On October 12th, seventeen dies before she was killed, Tanya Adams had bought a denim skirt costing £9.99 in the discount clothing store opposite to where Jessop now stood. CCTV footage showed both Tanya and Keisha exit the shop and head to the Burger King across the street. They were captured on film three more times before hopping onto a bus to go home. There was no sign of anyone following them.
October 16th, sixteen days before he was killed, Paul Bromley had purchased a polo shirt costing £49.99 at Lewis department store situated in the heart of the high street. He and Stewart were caught on CCTV leaving the store at 2.36pm with the new purchase before ambling east along the high street, stopping only once to glance in the window of a bookshop. Two more cameras had caught the couple as they had made their way to the Mall car park, where they had gotten into Paul’s Honda and driven away seemingly with no one following them.

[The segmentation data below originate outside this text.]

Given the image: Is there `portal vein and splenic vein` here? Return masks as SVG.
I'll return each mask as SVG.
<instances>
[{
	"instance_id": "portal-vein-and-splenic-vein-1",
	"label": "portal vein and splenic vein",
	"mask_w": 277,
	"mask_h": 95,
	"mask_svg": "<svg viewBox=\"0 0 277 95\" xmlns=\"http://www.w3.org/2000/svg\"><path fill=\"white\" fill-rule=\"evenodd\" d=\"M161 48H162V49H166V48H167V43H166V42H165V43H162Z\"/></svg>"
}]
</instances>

Twelve days before her death, Samantha was caught on camera shopping the high street with Vicky. At 2.06pm Samantha had bought some perfume from the Boots opposite the department store where Tanya and Paul had made their purchases. CCTV had captured Samantha and Vicky four more times before they had caught the bus home that day. Once again, there had been no sign of anyone following them.